Last week, I was invited to a panel discussion at the Universidad Francisco Marroquin in Madrid.
The panel was titled “populism and economics,” inviting us to discuss the relationship between these two highly debated topics.
I think the panel went very well under the leadership of Juan Pina, who is the General Secretary of Fundación para el Avance de la Libertad. I would also like to thank Arturo Fabra, Director of UFM Madrid, for the invitation and for everything he is doing to advance liberty in general.
When I was invited to participate in this event, I immediately thought about focusing my remarks on Latin America. Specifically, I tried to explain the relationship between Latin America’s populist tendencies and its lack of economic development. In short, I argued that our lack of economic development makes our countries vulnerable to populism, demagoguery, and ultimately, socialism.
I posited the question: how can our countries have stable democracies when the overwhelming majority of our people live in intolerable conditions of misery?
Our people do not vote for populists for mysterious reasons. On the contrary, if we have millions of people left behind, forgotten, and desperate for a better future, it is perfectly rational to expect them to believe and follow those who promise them a tabula rasa and the construction of a new political and economic system. This is the eternal promise of populist leaders.

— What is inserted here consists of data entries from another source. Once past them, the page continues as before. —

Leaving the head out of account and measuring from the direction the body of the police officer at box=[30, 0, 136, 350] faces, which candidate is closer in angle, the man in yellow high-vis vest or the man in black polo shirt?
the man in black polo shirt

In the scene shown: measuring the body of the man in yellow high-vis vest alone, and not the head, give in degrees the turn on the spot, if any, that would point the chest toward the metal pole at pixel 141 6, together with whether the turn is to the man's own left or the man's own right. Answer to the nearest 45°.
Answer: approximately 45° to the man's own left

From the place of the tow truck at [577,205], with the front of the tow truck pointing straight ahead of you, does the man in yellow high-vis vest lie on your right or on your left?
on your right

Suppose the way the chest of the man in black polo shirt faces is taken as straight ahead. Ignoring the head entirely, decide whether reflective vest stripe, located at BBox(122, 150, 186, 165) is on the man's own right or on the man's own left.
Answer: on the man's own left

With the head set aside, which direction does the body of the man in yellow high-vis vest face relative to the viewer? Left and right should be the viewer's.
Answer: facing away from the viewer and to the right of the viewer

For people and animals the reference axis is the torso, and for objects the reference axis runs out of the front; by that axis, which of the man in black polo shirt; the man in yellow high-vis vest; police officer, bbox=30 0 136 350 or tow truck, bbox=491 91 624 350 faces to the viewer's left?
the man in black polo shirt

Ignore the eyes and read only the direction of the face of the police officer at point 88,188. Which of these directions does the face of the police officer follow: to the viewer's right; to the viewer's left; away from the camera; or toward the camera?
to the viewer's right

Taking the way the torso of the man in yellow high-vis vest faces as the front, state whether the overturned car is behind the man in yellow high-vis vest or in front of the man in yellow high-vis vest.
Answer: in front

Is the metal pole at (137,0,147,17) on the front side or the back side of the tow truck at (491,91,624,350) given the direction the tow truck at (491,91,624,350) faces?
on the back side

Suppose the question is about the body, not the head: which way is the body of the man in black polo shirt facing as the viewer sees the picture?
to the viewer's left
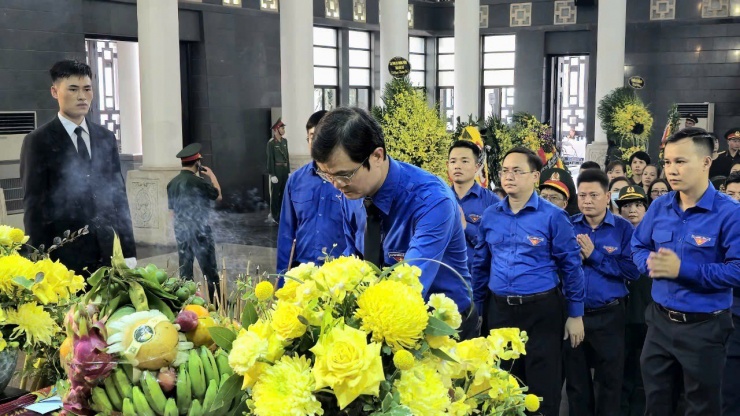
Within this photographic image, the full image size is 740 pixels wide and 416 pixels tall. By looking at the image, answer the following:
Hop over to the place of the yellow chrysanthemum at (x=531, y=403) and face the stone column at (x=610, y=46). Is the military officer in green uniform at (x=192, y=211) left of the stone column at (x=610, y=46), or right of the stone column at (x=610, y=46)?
left

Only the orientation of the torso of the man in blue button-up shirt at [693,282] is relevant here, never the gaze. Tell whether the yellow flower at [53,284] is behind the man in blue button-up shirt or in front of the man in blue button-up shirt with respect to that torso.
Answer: in front

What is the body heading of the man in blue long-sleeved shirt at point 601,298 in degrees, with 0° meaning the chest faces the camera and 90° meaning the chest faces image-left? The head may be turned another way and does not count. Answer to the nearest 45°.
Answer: approximately 45°

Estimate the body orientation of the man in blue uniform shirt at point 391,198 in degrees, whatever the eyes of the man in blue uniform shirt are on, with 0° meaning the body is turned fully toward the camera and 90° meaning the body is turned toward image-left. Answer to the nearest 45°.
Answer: approximately 45°

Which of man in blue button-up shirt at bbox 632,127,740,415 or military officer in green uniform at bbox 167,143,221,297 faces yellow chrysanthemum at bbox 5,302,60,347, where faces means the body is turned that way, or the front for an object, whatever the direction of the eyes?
the man in blue button-up shirt

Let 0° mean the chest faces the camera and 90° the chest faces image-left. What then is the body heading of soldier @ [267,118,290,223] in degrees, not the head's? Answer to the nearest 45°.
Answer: approximately 315°

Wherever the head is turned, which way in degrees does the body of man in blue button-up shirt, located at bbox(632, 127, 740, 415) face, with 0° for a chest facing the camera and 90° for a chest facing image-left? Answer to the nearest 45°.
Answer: approximately 45°

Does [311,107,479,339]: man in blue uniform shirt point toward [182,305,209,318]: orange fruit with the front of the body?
yes

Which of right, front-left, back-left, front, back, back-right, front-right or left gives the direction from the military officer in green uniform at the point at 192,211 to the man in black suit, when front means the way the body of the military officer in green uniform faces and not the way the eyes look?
back-right
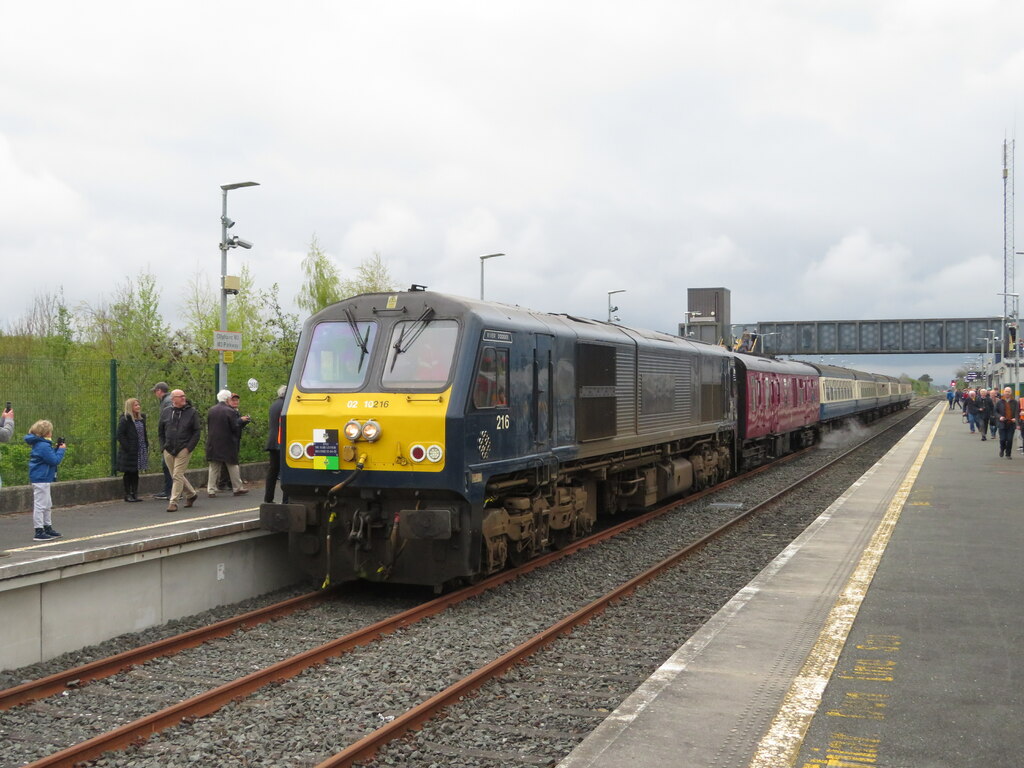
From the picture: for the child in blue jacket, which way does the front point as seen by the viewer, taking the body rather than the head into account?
to the viewer's right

At the panel, other speakers tried to define populism in vague terms, alluding to the fact that populists tend to allure the masses and craft policies based on that. I tried to provide a more exact definition:
“Populism is not a political ideology, it is a way of doing politics. Populists divide societies between a victimized majority and a corrupt minority. Populists argue that these minorities have somehow hijacked the state. And that because of it, they need a blank check to reform the country. This is why populism is incompatible with liberalism. Because while the basic premise of liberal democracy is to form an state that treats all of us equally, the basic premise of populist politics is that a specific sector of society has to be marginalized and punished.”
I mention this because I believe in the importance of clearly defining the concepts we are trying to explain. This is not me trying to be intellectually picky. Words do matter; concepts matter. Words have the role of channeling our thoughts properly. Accordingly, clear concepts are the key to truly understanding the thing we are trying to define. And let me tell you, if we believe that populism is “talking to the people,” then we are in serious trouble.
If we want liberal democracy to become the norm in Latin America, we need to then roll of sleeves and “talk to the people.” We need to communicate why our ideas will benefit those millions of people who are currently living under intolerable conditions of poverty and exclusion. We need to explain to them why market institutions matter. We need to communicate to them why the rule of law matters.
If we don’t do that, then our countries will continue to vote for populism and demagoguery. In this sense, I don’t blame the people for believing in populists like Hugo Chavez or Cristina Kirchner. I blame “our camp” for not being able to convince our people. We need to make democracy and markets sexy again. This is the challenge we have ahead.